▸ **Detected change data**
======

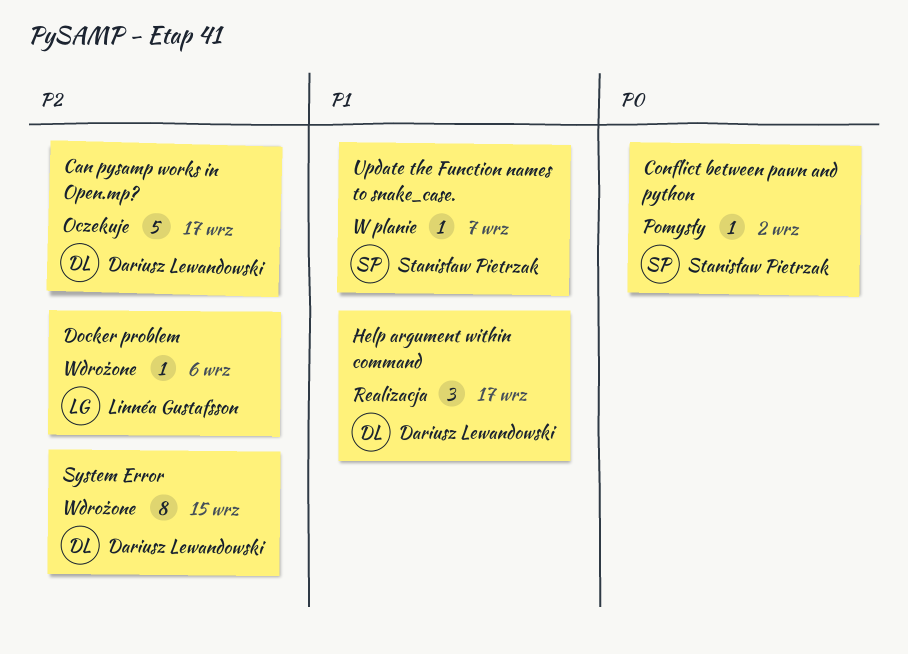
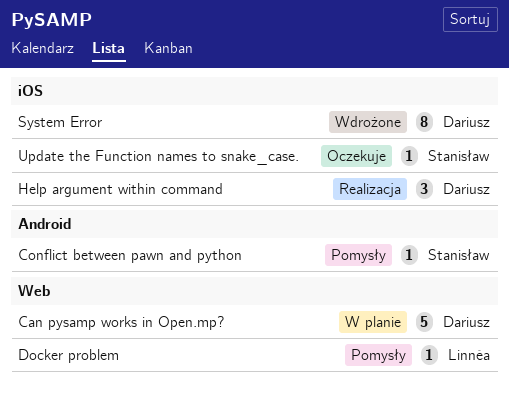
Can pysamp works in Open.mp?, status: Oczekuje -> W planie
Docker problem, status: Wdrożone -> Pomysły
Update the Function names to snake_case., status: W planie -> Oczekuje

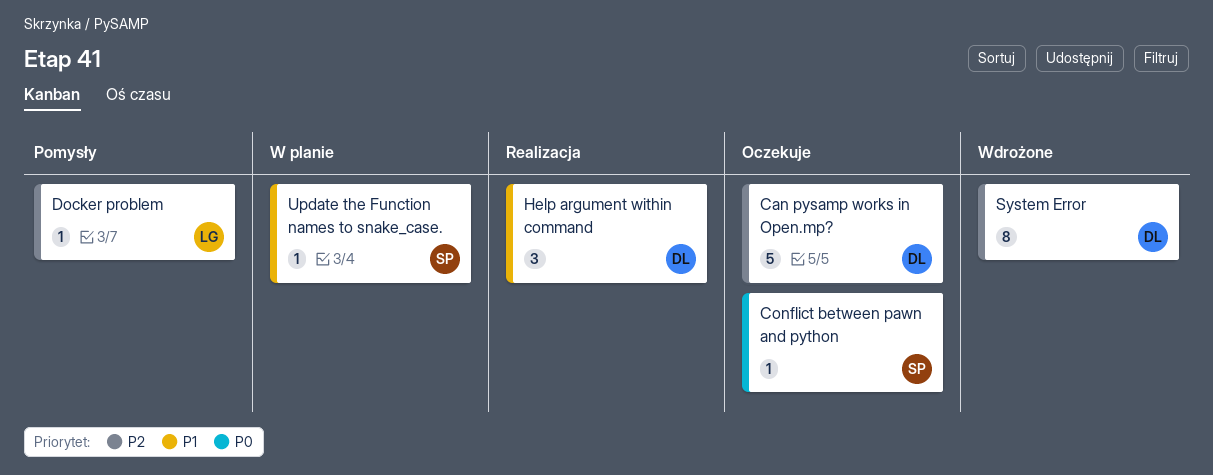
Can pysamp works in Open.mp?, status: W planie -> Oczekuje
Conflict between pawn and python, status: Pomysły -> Oczekuje
Update the Function names to snake_case., status: Oczekuje -> W planie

======

▸ **AIM OF THE EXERCISE**
Output all data exactly, omitting images.

▸ **ANSWER FOR THE TASK**
Can pysamp works in Open.mp?, status: Oczekuje -> W planie
Docker problem, status: Wdrożone -> Pomysły
Update the Function names to snake_case., status: W planie -> Oczekuje

Can pysamp works in Open.mp?, status: W planie -> Oczekuje
Conflict between pawn and python, status: Pomysły -> Oczekuje
Update the Function names to snake_case., status: Oczekuje -> W planie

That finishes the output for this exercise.